_REQUIREMENT:_
Rewrite the material as a numbered list with blank lines left out, starting at the very beginning and stopping after the line that contains "Какие документы вы предоставляете?".

_TASK INPUT:_

◇ ◇ ◇ ◇ ◇

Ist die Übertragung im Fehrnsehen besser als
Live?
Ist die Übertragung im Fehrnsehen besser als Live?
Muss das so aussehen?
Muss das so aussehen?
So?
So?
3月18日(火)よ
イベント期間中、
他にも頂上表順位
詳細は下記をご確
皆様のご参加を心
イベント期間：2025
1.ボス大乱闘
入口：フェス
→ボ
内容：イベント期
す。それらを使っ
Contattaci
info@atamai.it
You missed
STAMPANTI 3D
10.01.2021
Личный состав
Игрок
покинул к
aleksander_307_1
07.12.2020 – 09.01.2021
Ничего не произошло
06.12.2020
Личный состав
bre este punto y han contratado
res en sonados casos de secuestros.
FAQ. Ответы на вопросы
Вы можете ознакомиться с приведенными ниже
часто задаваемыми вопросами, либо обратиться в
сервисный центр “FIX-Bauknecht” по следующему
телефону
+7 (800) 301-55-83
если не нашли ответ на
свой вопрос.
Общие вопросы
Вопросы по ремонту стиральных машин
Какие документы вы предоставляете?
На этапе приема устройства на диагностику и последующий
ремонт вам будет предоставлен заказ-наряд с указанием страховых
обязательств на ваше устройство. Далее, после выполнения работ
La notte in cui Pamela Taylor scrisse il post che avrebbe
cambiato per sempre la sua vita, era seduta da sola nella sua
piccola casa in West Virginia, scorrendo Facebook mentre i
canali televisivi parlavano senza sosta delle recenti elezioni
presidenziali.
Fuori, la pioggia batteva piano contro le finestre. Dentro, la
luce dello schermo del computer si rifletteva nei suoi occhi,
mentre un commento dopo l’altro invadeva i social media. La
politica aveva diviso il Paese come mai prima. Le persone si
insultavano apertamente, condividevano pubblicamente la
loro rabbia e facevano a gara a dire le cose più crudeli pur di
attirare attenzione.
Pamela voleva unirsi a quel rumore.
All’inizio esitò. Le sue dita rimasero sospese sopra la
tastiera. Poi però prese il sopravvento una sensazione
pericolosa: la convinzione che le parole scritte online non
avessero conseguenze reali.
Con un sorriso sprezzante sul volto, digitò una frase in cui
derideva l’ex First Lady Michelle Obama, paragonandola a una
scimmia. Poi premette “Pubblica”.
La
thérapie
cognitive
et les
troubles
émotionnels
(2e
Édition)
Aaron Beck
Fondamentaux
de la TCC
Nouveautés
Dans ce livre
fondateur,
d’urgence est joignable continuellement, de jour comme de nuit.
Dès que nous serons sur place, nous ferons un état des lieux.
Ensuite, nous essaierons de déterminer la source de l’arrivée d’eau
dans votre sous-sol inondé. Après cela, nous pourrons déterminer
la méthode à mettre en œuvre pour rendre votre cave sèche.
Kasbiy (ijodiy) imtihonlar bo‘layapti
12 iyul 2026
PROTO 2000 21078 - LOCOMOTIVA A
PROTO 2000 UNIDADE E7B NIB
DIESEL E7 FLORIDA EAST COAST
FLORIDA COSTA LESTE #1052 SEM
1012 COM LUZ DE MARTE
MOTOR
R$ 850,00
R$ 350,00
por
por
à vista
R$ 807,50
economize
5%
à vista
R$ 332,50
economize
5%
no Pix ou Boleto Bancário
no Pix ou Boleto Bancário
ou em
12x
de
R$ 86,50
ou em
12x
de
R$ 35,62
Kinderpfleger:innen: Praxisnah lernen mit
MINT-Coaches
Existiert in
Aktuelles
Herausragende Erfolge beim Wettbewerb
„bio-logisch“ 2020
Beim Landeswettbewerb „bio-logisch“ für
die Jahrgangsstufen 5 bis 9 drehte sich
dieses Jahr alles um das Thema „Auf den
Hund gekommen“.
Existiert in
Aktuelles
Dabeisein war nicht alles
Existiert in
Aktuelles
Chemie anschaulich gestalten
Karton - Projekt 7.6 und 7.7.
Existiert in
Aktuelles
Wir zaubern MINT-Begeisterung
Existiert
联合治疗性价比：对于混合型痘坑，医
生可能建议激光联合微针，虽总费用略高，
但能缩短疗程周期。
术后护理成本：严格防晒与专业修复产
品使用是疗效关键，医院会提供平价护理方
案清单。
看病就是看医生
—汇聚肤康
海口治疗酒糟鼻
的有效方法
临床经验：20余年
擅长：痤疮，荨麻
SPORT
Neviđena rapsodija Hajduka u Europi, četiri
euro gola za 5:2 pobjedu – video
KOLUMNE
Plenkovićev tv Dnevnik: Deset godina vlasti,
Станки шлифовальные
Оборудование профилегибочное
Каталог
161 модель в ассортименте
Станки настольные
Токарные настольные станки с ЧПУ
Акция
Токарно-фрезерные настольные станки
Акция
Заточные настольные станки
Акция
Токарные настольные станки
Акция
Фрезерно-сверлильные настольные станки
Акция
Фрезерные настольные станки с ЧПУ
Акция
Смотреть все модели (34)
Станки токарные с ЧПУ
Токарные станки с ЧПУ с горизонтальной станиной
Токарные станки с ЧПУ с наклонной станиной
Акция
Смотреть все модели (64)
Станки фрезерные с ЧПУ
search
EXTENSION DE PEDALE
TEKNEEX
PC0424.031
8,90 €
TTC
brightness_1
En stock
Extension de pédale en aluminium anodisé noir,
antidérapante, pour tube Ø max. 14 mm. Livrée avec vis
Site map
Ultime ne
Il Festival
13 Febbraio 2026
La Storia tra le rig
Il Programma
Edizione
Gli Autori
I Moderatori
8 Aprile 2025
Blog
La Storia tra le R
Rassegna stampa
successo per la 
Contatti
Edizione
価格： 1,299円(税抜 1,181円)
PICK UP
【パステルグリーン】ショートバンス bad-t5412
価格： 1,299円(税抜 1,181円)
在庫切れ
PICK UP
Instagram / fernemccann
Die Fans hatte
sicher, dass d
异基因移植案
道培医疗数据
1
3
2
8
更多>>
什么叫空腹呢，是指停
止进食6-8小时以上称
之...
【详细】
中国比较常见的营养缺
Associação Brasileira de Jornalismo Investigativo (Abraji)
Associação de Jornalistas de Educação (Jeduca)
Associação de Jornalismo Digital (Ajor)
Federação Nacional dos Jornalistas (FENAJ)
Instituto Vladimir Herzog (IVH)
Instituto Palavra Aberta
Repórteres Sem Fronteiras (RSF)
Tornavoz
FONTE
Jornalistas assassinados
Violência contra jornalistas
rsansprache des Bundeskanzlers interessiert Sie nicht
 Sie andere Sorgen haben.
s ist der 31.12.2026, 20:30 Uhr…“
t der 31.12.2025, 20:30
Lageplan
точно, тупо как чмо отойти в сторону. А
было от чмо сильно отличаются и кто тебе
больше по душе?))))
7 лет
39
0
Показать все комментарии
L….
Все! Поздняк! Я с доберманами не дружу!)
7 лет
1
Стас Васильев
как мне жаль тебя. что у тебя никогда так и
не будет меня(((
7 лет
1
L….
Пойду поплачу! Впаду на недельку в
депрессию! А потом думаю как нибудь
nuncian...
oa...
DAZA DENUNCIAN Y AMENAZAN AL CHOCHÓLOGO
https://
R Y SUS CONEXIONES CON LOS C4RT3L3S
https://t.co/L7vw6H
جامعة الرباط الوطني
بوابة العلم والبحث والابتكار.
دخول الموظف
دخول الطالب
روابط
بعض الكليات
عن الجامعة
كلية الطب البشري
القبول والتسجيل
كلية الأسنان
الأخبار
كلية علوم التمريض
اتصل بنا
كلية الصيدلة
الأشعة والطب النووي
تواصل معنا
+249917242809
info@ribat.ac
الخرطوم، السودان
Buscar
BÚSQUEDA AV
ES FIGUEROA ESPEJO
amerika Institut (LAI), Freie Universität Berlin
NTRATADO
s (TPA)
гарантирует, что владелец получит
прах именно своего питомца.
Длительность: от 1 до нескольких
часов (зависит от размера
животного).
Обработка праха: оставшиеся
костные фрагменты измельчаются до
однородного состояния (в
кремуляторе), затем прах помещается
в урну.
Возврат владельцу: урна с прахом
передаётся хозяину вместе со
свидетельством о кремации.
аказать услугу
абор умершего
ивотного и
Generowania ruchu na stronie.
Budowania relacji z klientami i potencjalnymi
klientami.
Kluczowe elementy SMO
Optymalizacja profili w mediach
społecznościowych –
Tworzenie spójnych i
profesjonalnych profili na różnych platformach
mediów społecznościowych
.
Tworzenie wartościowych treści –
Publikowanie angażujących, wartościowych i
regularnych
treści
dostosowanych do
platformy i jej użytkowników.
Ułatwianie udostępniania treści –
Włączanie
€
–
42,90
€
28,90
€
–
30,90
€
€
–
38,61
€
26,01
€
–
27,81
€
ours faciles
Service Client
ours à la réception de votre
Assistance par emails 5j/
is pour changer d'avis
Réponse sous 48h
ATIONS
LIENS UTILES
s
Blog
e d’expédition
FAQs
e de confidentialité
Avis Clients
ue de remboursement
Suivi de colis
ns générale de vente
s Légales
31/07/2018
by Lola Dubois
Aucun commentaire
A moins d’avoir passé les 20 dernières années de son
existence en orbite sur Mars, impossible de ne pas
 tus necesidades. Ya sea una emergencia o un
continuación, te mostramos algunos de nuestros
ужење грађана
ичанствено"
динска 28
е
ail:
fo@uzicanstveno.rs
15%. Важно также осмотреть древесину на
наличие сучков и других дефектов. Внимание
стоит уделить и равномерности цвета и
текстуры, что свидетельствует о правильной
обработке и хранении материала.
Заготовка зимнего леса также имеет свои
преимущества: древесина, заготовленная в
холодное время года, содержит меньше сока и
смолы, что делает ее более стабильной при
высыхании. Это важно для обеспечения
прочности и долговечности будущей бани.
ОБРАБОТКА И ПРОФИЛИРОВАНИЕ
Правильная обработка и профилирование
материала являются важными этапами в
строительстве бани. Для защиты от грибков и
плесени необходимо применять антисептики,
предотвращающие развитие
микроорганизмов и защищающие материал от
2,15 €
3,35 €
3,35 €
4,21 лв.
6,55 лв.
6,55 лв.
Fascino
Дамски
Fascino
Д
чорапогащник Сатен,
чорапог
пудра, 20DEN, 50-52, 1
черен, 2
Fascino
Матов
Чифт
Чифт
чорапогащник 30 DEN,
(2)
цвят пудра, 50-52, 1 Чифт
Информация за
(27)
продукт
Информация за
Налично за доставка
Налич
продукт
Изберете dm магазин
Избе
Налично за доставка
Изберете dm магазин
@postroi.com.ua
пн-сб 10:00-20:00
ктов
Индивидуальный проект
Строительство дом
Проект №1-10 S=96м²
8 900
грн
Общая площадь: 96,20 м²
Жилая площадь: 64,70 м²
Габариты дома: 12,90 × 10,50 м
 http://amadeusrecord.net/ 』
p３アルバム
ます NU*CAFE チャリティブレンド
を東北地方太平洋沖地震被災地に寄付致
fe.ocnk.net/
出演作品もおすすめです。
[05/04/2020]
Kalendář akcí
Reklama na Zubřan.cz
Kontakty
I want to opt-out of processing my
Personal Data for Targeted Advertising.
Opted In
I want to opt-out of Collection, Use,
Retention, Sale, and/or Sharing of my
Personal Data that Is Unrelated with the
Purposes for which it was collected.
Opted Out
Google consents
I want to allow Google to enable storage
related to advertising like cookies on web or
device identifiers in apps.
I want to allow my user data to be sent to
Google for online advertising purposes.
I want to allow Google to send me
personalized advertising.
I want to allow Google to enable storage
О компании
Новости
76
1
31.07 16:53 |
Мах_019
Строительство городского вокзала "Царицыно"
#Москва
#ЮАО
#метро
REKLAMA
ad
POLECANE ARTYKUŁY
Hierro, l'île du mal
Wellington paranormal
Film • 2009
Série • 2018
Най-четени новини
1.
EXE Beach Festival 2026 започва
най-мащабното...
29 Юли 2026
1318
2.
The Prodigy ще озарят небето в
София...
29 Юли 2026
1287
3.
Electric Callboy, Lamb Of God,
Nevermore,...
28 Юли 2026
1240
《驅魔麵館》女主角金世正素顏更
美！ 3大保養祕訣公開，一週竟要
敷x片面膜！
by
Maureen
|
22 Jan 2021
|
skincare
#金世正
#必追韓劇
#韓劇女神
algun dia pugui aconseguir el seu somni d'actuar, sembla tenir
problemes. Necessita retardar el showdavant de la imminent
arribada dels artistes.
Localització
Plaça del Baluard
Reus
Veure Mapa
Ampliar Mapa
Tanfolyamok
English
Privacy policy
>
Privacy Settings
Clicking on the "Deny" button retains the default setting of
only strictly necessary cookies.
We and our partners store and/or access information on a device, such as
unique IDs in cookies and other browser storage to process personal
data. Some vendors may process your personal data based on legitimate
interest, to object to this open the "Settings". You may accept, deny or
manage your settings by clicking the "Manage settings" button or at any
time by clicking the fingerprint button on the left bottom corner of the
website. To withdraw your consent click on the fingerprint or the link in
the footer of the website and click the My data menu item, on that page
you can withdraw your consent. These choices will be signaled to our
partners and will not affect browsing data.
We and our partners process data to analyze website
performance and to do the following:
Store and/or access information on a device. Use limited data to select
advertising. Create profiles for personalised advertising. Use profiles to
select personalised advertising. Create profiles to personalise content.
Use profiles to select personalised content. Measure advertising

◇ ◇ ◇ ◇ ◇

_EXPECTED ANSWER:_
1. Ist die Übertragung im Fehrnsehen besser als
2. Live?
3. Ist die Übertragung im Fehrnsehen besser als Live?
4. Muss das so aussehen?
5. Muss das so aussehen?
6. So?
7. So?
8. 3月18日(火)よ
9. イベント期間中、
10. 他にも頂上表順位
11. 詳細は下記をご確
12. 皆様のご参加を心
13. イベント期間：2025
14. 1.ボス大乱闘
15. 入口：フェス
16. →ボ
17. 内容：イベント期
18. す。それらを使っ
19. Contattaci
20. info@atamai.it
21. You missed
22. STAMPANTI 3D
23. 10.01.2021
24. Личный состав
25. Игрок
26. покинул к
27. aleksander_307_1
28. 07.12.2020 – 09.01.2021
29. Ничего не произошло
30. 06.12.2020
31. Личный состав
32. bre este punto y han contratado
33. res en sonados casos de secuestros.
34. FAQ. Ответы на вопросы
35. Вы можете ознакомиться с приведенными ниже
36. часто задаваемыми вопросами, либо обратиться в
37. сервисный центр “FIX-Bauknecht” по следующему
38. телефону
39. +7 (800) 301-55-83
40. если не нашли ответ на
41. свой вопрос.
42. Общие вопросы
43. Вопросы по ремонту стиральных машин
44. Какие документы вы предоставляете?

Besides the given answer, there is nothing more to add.